**What you have to do**
Count the lines in the material below that contain the string "name", treating uppercase and lowercase letters as different. Reply with the number alone.

**Rows**
□ □ □ □ □ □ □

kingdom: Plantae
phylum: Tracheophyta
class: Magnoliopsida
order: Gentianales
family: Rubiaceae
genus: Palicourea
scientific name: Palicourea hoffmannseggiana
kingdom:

□ □ □ □ □ □ □

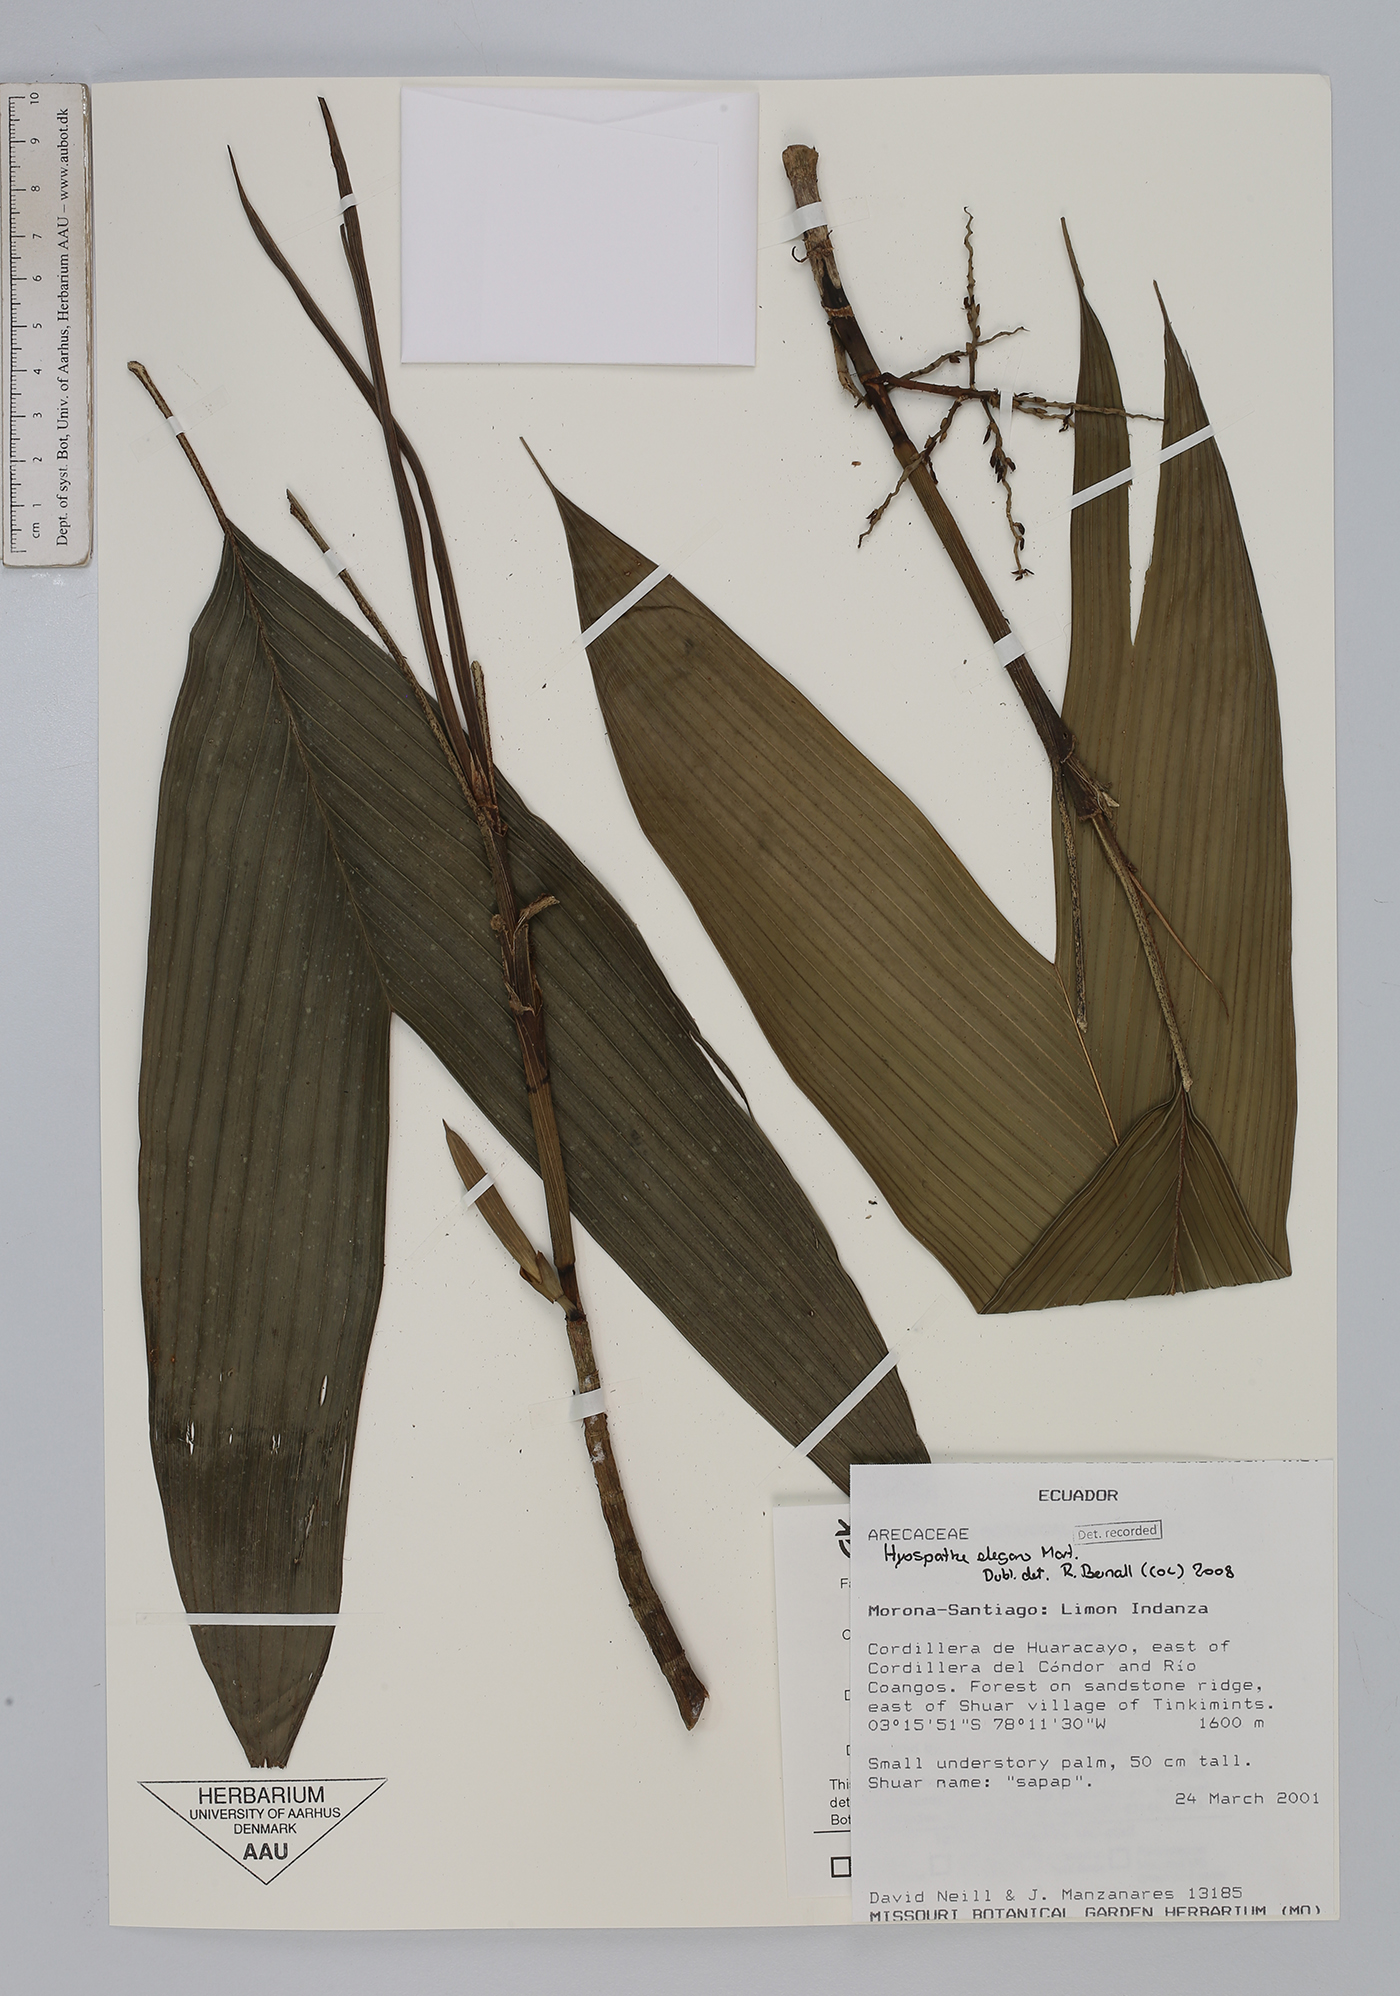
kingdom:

□ □ □ □ □ □ □

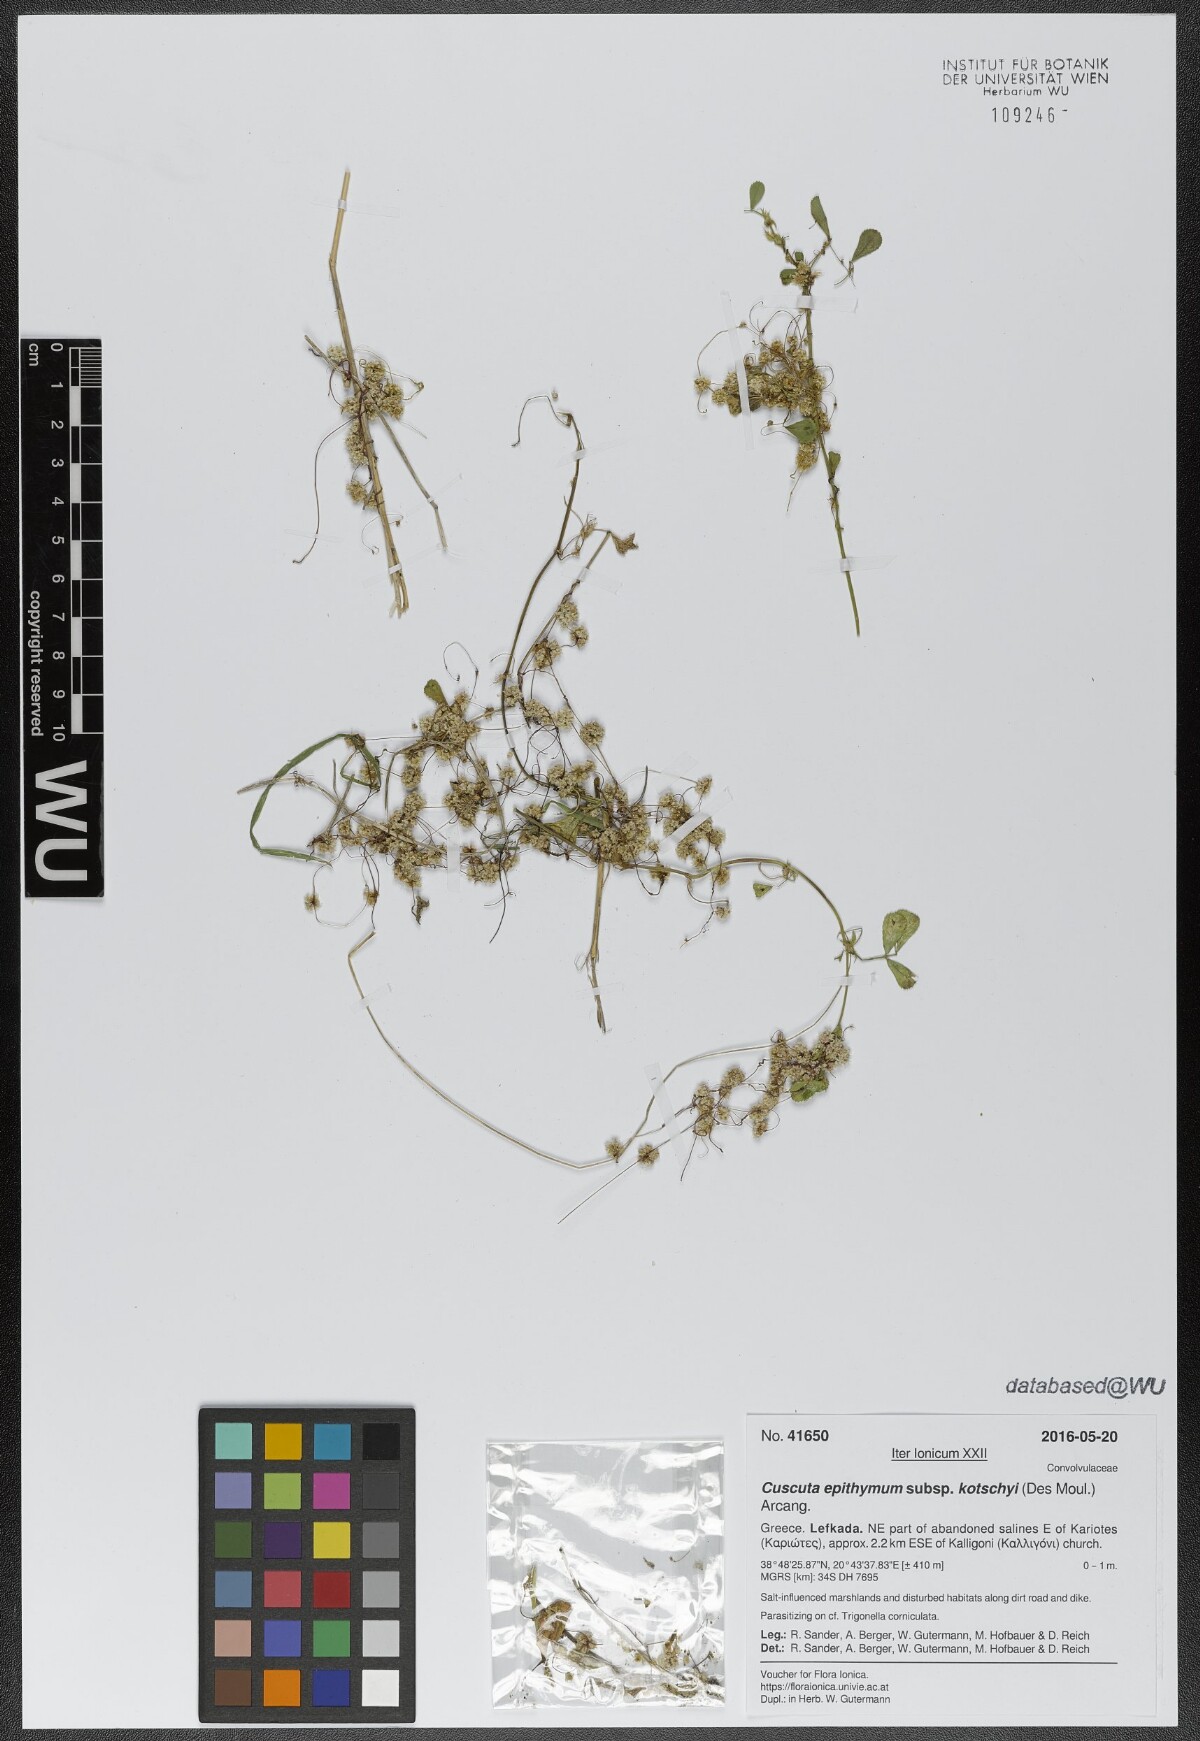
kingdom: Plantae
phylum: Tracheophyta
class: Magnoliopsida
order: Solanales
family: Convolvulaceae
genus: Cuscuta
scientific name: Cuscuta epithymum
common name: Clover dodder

□ □ □ □ □ □ □

**Solution for this task**
3